Real names bring toxic comments down 40%
In December The Times notified subscribers to its digital platforms that it would be requiring everyone who posts comments to use their real names. At the time just 36% of commenters were doing so; now it is 83% and the average number of comments flagged as toxic has fallen by 40%. In her feedback column, Rose Wild shares commenter Leanora Munn’s thoughts on the real-name policy: “To those who have moaned about having to use their real name, this should be an indication of why such practice should be employed by every online media outlet.”
Lessons from outside publishing
Did I read somewhere that media is in the slow lane when it comes to innovation? If I’m remembering correctly, and even if I’m not, it makes absolute sense to learn from other industries. Focusing on subscriptions, The Audiencers has published an article by German podcaster Lennart Schneider, formerly of Die Zeit, that introduces seven subscription businesses and the lessons that publishers can learn from them.
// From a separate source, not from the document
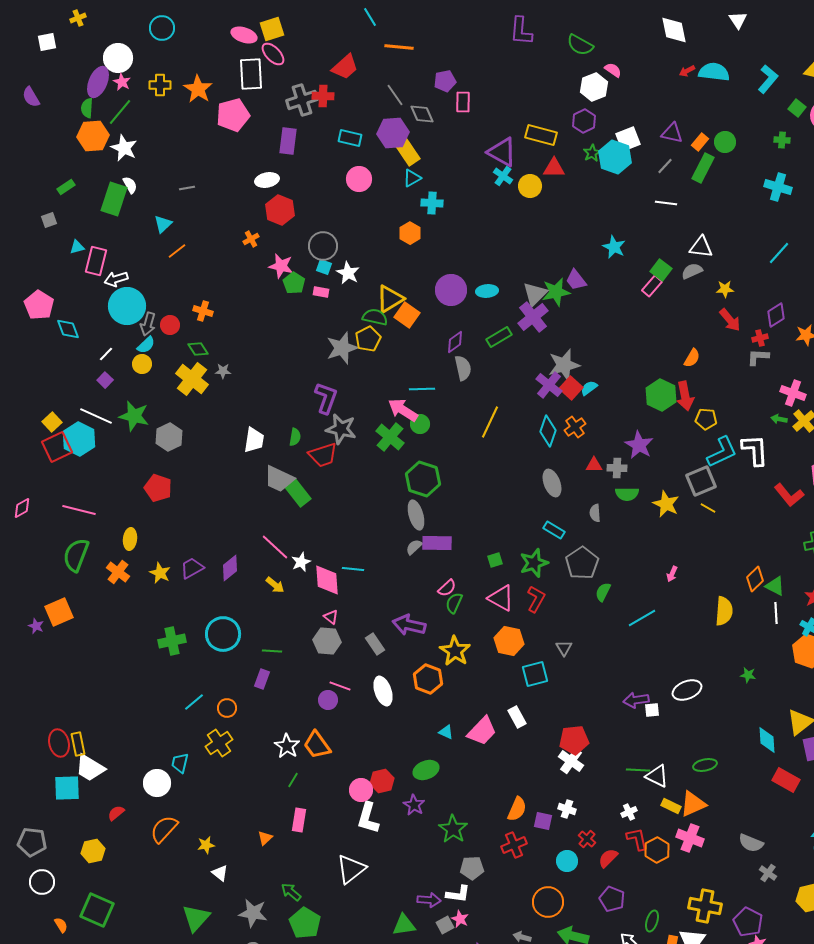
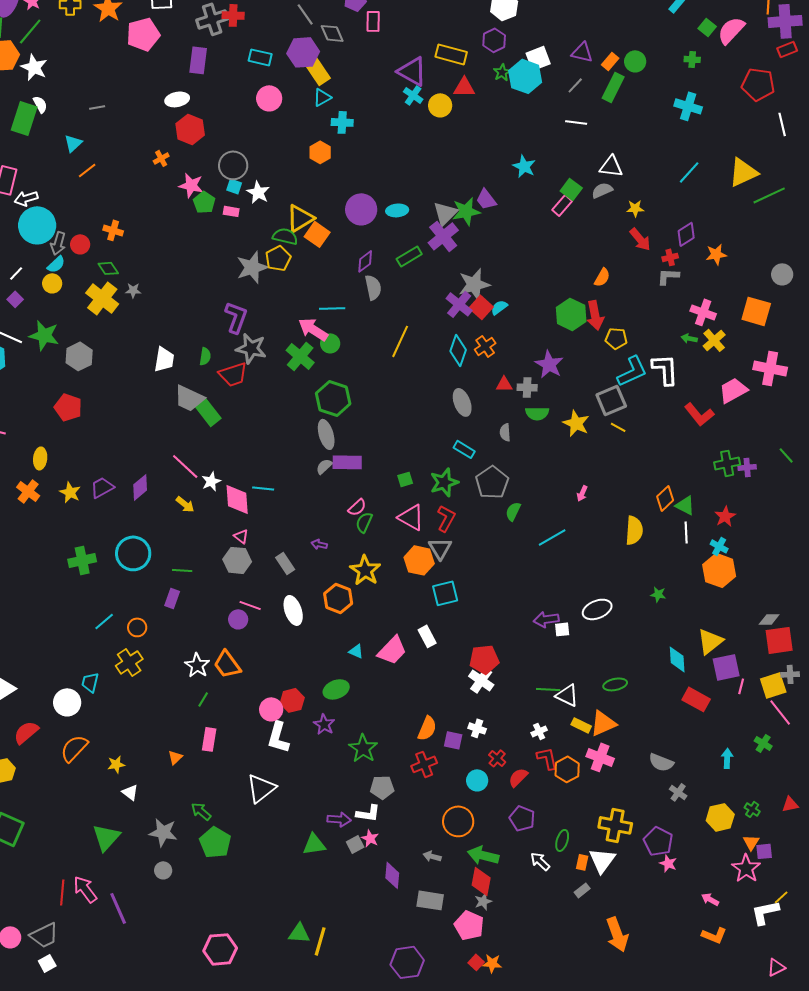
purple arrow: (409, 625) -> (319, 544), size x0.5
gray triangle: (564, 648) -> (440, 548), moved, size x1.4
red semicircle: (116, 813) -> (26, 732), size x1.5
How publishers are using LinkedIn
I’m spending a bit more time on LinkedIn these days, looking for a viable Twitter alternative. And it seems that publishers are having similar thoughts. This post from the The Fix outlines some of the strategies that media organisations, from the Wall Street Journal to the New York Time, are following to make the platform work for them. With over 800 million members in more than 200 countries and territories worldwide.
NEW EPISODE: Good Housekeeping Editor in Chief Gaby Huddart on using their centenary to be future-facing
This week we hear from Gaby Huddart, Group Editorial Director at Hearst UK and Editor in Chief of Good Housekeeping. We talk about celebrating the brand’s centenary last year with their first multi-day live event, what a Good Housekeeping reader looks like today, and why it’s so important for the title to be future-facing. She also discusses how readers’ attitudes to their homes have changed over the pandemic, and the role the Good Housekeeping Institute plays in building trust.
In the news round-up the team examines some of BuzzFeed’s moves from the past week – including striking a partnership with Meta and embracing our new AI overlords. For the news in brief, we discuss the FT burning out trying to run a Mastodon server, the US government’s latest moves in the war on Google hegemony, and the apparent dwindling of interest in the super-rich for funding newspapers and magazines.